The supreme court considered the District’s argument that allowing actions for nondisclosure will lead to burdensome practices and costly litigation by compelling public entities to disclose every scrap of information that might related to a project and encouraging contractors to comb through the entity’s files for material that might be used to support an actionable nondisclosure. In response to that argument the court states:
“The danger, we think, is overstated. As explained earlier, significant restrictions already exist on the ability of contractors to recover from public entities on theories of tort or quantum meruit. And in actions for breach of contract, contractors can recover neither for extra work that would have been bid had they exercised due diligence nor for work occasioned by unanticipated conditions either unknown to the public entity or which the public entity had no reason to believe the contractor would not itself discover. Nondisclosure is actionable, moreover, only if the information at issue materially affects the cost of performance, reducing the possibility that a public entity soliciting bids on a project might easily overlook it. Given these limitations on recovery, as between a truly blameless contractor and the nondisclosing public entity that received the benefit of the contractor's work, requiring the public entity to pay for that benefit is hardly unjust.”
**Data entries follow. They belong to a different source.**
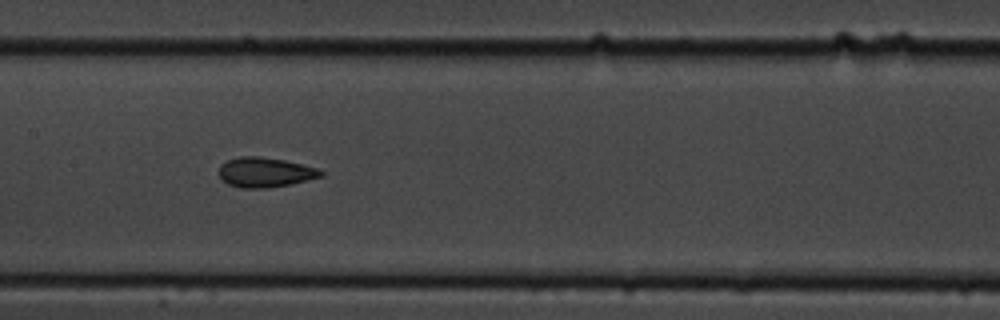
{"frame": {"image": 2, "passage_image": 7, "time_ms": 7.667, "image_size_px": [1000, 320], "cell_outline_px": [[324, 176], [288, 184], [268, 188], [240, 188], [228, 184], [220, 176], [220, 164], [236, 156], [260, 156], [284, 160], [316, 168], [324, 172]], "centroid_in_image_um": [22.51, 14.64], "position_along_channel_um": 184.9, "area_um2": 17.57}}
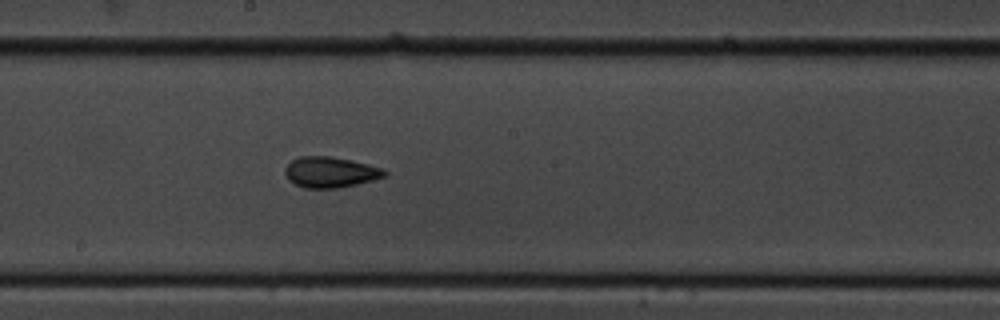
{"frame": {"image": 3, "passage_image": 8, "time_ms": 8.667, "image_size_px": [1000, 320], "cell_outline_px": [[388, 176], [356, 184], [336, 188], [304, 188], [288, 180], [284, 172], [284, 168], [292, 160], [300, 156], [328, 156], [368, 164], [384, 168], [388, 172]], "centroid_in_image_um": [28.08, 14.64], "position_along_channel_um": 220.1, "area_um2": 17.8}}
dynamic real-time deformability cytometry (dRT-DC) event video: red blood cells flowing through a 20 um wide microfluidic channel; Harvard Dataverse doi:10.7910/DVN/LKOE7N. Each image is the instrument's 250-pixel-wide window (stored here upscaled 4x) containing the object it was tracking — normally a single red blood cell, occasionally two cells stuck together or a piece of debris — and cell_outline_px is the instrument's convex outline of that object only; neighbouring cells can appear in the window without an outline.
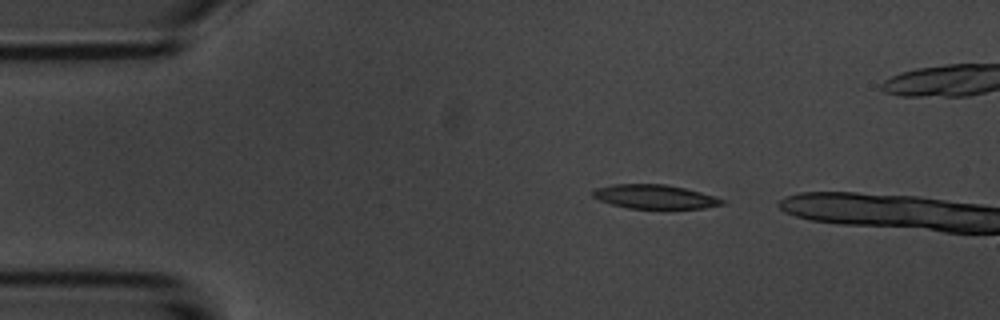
{"species": "common noctule bat (a hibernating species)", "species_latin": "Nyctalus noctula", "temperature_condition": "room temperature", "stored_images_in_passage": 39, "camera_frame_rate_fps": 3000, "um_per_image_px": 0.085, "animal": {"sex": "male", "body_mass_g": 20.1, "forearm_length_mm": 53.5}, "frame": {"image": 1, "passage_image": 4, "time_ms": 1.0, "image_size_px": [1000, 320], "cell_outline_px": [[728, 200], [724, 204], [704, 208], [628, 208], [612, 204], [600, 200], [592, 196], [592, 192], [596, 188], [612, 184], [664, 184], [684, 188], [716, 196]], "centroid_in_image_um": [55.69, 16.71], "position_along_channel_um": 29.3, "area_um2": 18.03}}
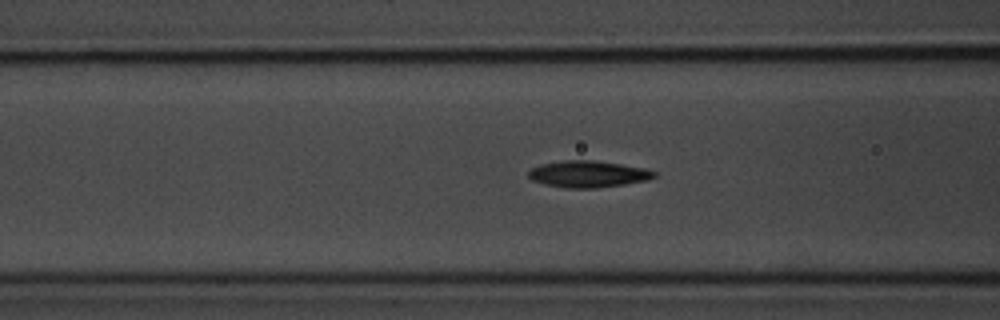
{"frame": {"image": 2, "passage_image": 15, "time_ms": 4.667, "image_size_px": [1000, 320], "cell_outline_px": [[656, 176], [648, 180], [624, 184], [596, 188], [564, 188], [544, 184], [532, 180], [528, 176], [528, 172], [532, 168], [540, 164], [564, 160], [592, 160], [620, 164], [644, 168], [656, 172]], "centroid_in_image_um": [49.97, 14.8], "position_along_channel_um": 116.6, "area_um2": 19.48}}
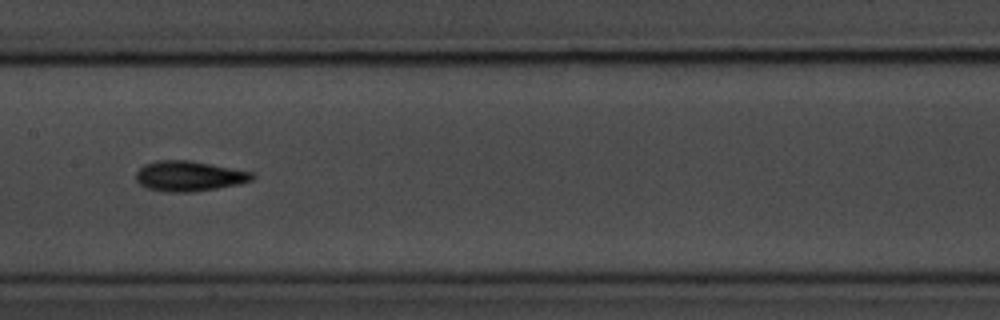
{"frame": {"image": 3, "passage_image": 21, "time_ms": 6.667, "image_size_px": [1000, 320], "cell_outline_px": [[256, 176], [252, 180], [236, 184], [216, 188], [192, 192], [164, 192], [148, 188], [140, 184], [136, 180], [136, 172], [144, 164], [160, 160], [188, 160], [252, 172]], "centroid_in_image_um": [16.04, 14.97], "position_along_channel_um": 191.4, "area_um2": 20.23}}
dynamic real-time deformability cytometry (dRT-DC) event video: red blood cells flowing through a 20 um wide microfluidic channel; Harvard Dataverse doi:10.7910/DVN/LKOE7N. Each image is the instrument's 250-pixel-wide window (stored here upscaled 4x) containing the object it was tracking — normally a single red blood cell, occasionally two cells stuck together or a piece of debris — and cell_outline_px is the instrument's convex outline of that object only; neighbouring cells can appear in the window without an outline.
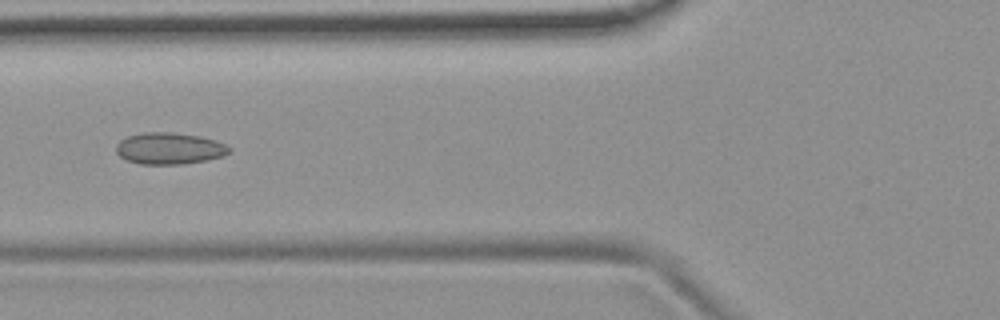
{"species": "common noctule bat (a hibernating species)", "species_latin": "Nyctalus noctula", "temperature_condition": "room temperature", "stored_images_in_passage": 53, "camera_frame_rate_fps": 3000, "um_per_image_px": 0.085, "animal": {"sex": "female", "body_mass_g": 19.9}, "frame": {"image": 1, "passage_image": 20, "time_ms": 6.333, "image_size_px": [1000, 320], "cell_outline_px": [[232, 152], [224, 156], [208, 160], [184, 164], [140, 164], [128, 160], [120, 156], [116, 152], [116, 144], [120, 140], [128, 136], [144, 132], [172, 132], [200, 136], [228, 144], [232, 148]], "centroid_in_image_um": [14.45, 12.62], "position_along_channel_um": 111.3, "area_um2": 21.1}}
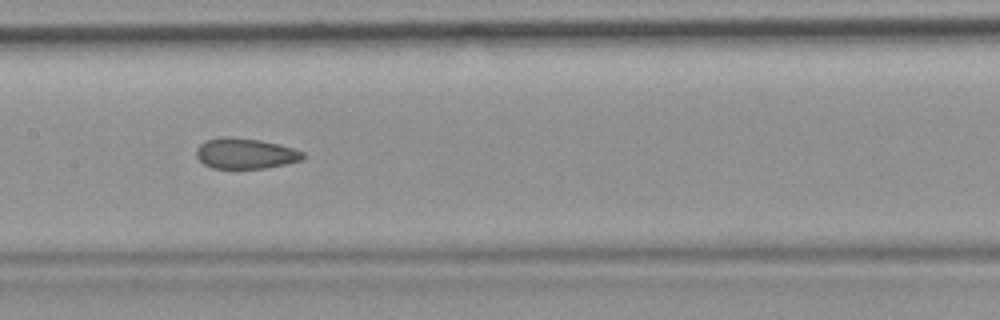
{"frame": {"image": 2, "passage_image": 26, "time_ms": 8.333, "image_size_px": [1000, 320], "cell_outline_px": [[304, 156], [300, 160], [284, 164], [264, 168], [212, 168], [204, 164], [196, 156], [196, 148], [204, 140], [224, 136], [260, 140], [292, 148], [304, 152]], "centroid_in_image_um": [20.8, 13.04], "position_along_channel_um": 186.6, "area_um2": 18.79}}
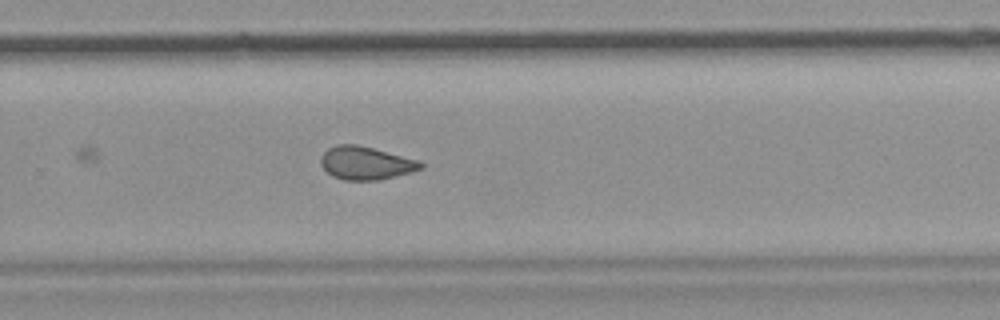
{"frame": {"image": 3, "passage_image": 35, "time_ms": 11.333, "image_size_px": [1000, 320], "cell_outline_px": [[424, 168], [412, 172], [380, 180], [344, 180], [332, 176], [320, 164], [320, 156], [328, 148], [336, 144], [356, 144], [420, 160], [424, 164]], "centroid_in_image_um": [31.11, 13.86], "position_along_channel_um": 298.7, "area_um2": 19.42}, "authors_computed_cell_mechanics": {"area_um2": 20.9814, "velocity_mm_per_s": 3.7635, "shape_relaxation_time_tau1_ms": null, "shape_relaxation_time_tau2_ms": 2.2621, "deformation_change_tau1": null, "deformation_change_tau2": 0.0876}}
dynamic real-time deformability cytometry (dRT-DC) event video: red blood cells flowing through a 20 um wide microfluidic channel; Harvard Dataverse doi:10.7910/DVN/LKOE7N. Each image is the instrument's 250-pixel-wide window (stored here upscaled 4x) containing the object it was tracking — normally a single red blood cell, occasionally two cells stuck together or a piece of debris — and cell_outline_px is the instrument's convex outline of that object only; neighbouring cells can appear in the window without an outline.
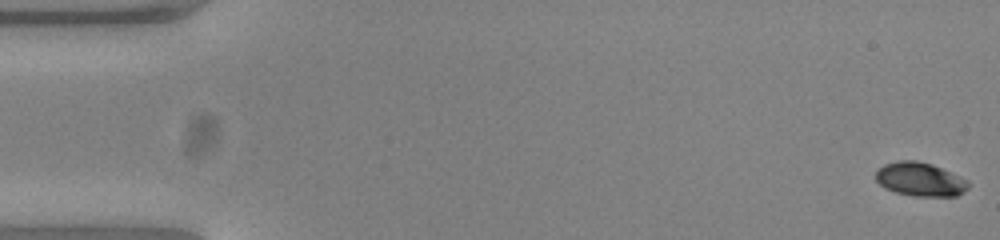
{"species": "common noctule bat (a hibernating species)", "species_latin": "Nyctalus noctula", "temperature_condition": "warm", "stored_images_in_passage": 54, "camera_frame_rate_fps": 3000, "um_per_image_px": 0.085, "animal": {"sex": "female", "body_mass_g": 23.0, "forearm_length_mm": 53.4}, "frame": {"image": 1, "passage_image": 1, "time_ms": 0.0, "image_size_px": [1000, 240], "cell_outline_px": [[968, 188], [964, 192], [956, 196], [916, 196], [896, 192], [884, 188], [876, 180], [876, 172], [884, 164], [900, 160], [916, 160], [932, 164], [968, 180]], "centroid_in_image_um": [78.21, 15.24], "position_along_channel_um": 6.8, "area_um2": 18.09}}
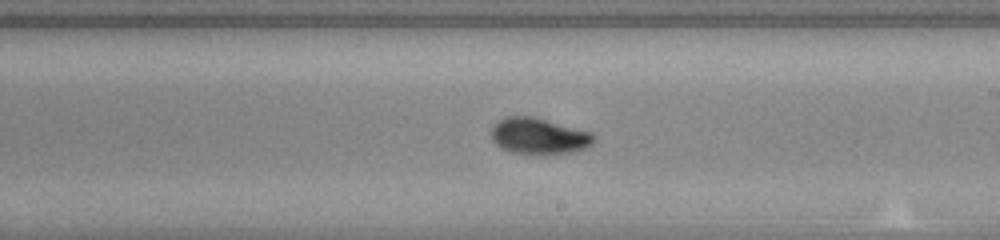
{"frame": {"image": 2, "passage_image": 31, "time_ms": 10.0, "image_size_px": [1000, 240], "cell_outline_px": [[596, 140], [592, 144], [576, 152], [552, 156], [536, 156], [512, 152], [500, 148], [492, 140], [492, 128], [504, 116], [532, 116], [592, 132], [596, 136]], "centroid_in_image_um": [45.85, 11.61], "position_along_channel_um": 243.2, "area_um2": 22.31}}
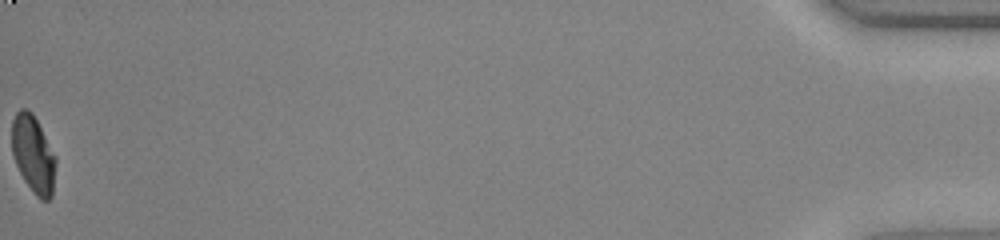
{"frame": {"image": 3, "passage_image": 54, "time_ms": 17.667, "image_size_px": [1000, 240], "cell_outline_px": [[56, 164], [52, 196], [48, 200], [40, 200], [36, 196], [24, 180], [16, 164], [12, 152], [12, 120], [16, 112], [20, 108], [24, 108], [32, 112], [56, 156]], "centroid_in_image_um": [2.83, 13.11], "position_along_channel_um": 432.4, "area_um2": 19.77}, "authors_computed_cell_mechanics": {"area_um2": 20.1433, "velocity_mm_per_s": 3.8493, "shape_relaxation_time_tau1_ms": 3.9288, "shape_relaxation_time_tau2_ms": 1.5889, "deformation_change_tau1": 0.1616, "deformation_change_tau2": 0.0473}}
For these reasons, the court explained that it agreed with the judgment of the court of appeal in favor of the contractor but the court stated that the court of appeal’s holding was overbroad for suggesting that recovery may be had for ANY failure to disclose material information. In affirming the appellate court judgment, the supreme court remanded the matter with instructions for the appellate court to narrow its holding to meet the requirements of this new supreme court holding which is as follows:
“We hold that a contractor on a public works contract may be entitled to relief for a public entity's nondisclosure in the following limited circumstances: (1) the contractor submitted its bid or undertook to perform without material information that affected performance costs; (2) the public entity was in possession of the information and was aware the contractor had no knowledge of, nor any reason to obtain, such information; (3) any contract specifications or other information furnished by the public entity to the contractor misled the contractor or did not put it on notice to inquire; and (4) the public entity failed to provide the relevant information. The circumstances affecting recovery may include, but are not limited to, positive warranties or disclaimers made by either party, the information provided by the plans and specifications and related documents, the difficulty of detecting the condition in question, any time constraints the public entity imposed on proposed bidders, and any unwarranted assumptions made by the contractor. The public entity may not be held liable for failing to disclose information a reasonable contractor in like circumstances would or should have discovered on its own, but may be found liable when the totality of the circumstances is such that the public entity knows, or has reason to know, a responsible contractor acting diligently would be unlikely to discover the condition that materially increased the cost of performance.”